ECLI:NL:RBDHA:2023:12777
Rechtbank Den Haag
- Eerste aanleg - enkelvoudig
- Rechtspraak.nl
Beoordeling van het beroep tegen het niet in behandeling nemen van een asielaanvraag op basis van de Dublinverordening
In deze uitspraak van de Rechtbank Den Haag, zittingsplaats Utrecht, wordt het beroep van eiser tegen het niet in behandeling nemen van zijn aanvraag voor een verblijfsvergunning asiel voor bepaalde tijd beoordeeld. De staatssecretaris van Justitie en Veiligheid heeft de aanvraag op 9 juni 2023 niet in behandeling genomen, omdat Frankrijk verantwoordelijk zou zijn voor de aanvraag. De rechtbank heeft het beroep op 27 juni 2023 behandeld, waarbij de gemachtigde van eiser en de gemachtigde van de staatssecretaris aanwezig waren, maar eiser zelf niet.

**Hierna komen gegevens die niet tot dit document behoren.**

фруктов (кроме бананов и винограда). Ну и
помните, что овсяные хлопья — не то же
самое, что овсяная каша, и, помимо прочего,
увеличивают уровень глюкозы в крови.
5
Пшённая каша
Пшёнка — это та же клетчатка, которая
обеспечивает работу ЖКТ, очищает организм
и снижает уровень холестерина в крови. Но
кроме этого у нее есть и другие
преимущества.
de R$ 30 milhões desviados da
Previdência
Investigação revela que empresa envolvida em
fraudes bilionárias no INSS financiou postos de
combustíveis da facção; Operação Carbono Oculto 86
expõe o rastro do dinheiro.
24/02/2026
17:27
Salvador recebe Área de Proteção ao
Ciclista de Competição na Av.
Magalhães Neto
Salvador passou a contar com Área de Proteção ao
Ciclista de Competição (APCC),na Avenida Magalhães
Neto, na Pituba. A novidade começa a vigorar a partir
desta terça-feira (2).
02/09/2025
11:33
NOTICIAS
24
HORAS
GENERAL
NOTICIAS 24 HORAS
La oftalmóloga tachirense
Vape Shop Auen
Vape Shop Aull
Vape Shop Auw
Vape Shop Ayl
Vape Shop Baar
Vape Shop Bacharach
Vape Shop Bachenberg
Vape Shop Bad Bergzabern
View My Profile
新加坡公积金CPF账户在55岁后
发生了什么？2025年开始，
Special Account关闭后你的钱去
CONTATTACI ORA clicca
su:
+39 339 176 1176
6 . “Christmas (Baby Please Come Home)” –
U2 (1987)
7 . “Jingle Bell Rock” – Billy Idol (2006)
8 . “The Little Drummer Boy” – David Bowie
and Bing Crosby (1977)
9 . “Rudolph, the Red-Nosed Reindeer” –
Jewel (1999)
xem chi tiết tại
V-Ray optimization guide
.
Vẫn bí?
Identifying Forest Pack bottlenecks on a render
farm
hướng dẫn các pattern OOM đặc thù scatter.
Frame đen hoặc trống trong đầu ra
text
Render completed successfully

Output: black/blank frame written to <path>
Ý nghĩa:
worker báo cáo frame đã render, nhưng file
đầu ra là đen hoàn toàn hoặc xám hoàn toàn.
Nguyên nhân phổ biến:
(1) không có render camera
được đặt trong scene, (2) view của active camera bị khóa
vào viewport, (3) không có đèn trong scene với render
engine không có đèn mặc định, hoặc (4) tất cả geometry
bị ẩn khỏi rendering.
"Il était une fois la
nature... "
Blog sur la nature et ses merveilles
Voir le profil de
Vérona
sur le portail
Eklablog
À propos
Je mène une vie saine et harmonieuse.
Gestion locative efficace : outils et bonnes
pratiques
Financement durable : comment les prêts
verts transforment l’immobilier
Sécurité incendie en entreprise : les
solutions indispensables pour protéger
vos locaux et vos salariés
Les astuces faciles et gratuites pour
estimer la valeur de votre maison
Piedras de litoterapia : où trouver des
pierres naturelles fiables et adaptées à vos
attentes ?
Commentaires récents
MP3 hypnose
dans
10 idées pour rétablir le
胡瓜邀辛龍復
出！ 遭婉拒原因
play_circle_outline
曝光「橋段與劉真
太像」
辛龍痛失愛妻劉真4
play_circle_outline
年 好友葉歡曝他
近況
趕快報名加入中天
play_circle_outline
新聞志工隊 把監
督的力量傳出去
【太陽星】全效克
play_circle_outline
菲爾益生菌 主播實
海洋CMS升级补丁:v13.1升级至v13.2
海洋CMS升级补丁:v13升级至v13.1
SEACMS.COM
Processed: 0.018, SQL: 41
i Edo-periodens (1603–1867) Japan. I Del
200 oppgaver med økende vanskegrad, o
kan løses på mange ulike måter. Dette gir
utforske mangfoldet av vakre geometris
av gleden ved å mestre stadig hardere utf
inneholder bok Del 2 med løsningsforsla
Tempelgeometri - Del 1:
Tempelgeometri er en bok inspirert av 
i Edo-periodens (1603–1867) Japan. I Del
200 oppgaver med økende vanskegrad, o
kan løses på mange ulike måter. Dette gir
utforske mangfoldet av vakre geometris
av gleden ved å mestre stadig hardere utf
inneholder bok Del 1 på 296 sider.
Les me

De rechtbank oordeelt dat de staatssecretaris terecht heeft geoordeeld dat Frankrijk verantwoordelijk is voor de asielaanvraag van eiser, op basis van de Dublinverordening. Eiser heeft aangevoerd dat hij vreest voor vijf mannen in Frankrijk en dat hij geen bescherming kan krijgen van de Franse autoriteiten. De rechtbank stelt vast dat eiser niet aannemelijk heeft gemaakt dat er sprake is van een reëel risico op onmenselijke of vernederende behandeling in Frankrijk, zoals vereist door artikel 3 van het EVRM. De rechtbank verwijst naar eerdere uitspraken van de Afdeling bestuursrechtspraak van de Raad van State, waaruit blijkt dat van het interstatelijk vertrouwensbeginsel kan worden uitgegaan.
De rechtbank concludeert dat de staatssecretaris de aanvraag terecht buiten behandeling heeft gesteld en verklaart het beroep ongegrond. Eiser krijgt geen vergoeding van zijn proceskosten. De uitspraak is gedaan door rechter J.J. Catsburg en is openbaar gemaakt op 5 juli 2023.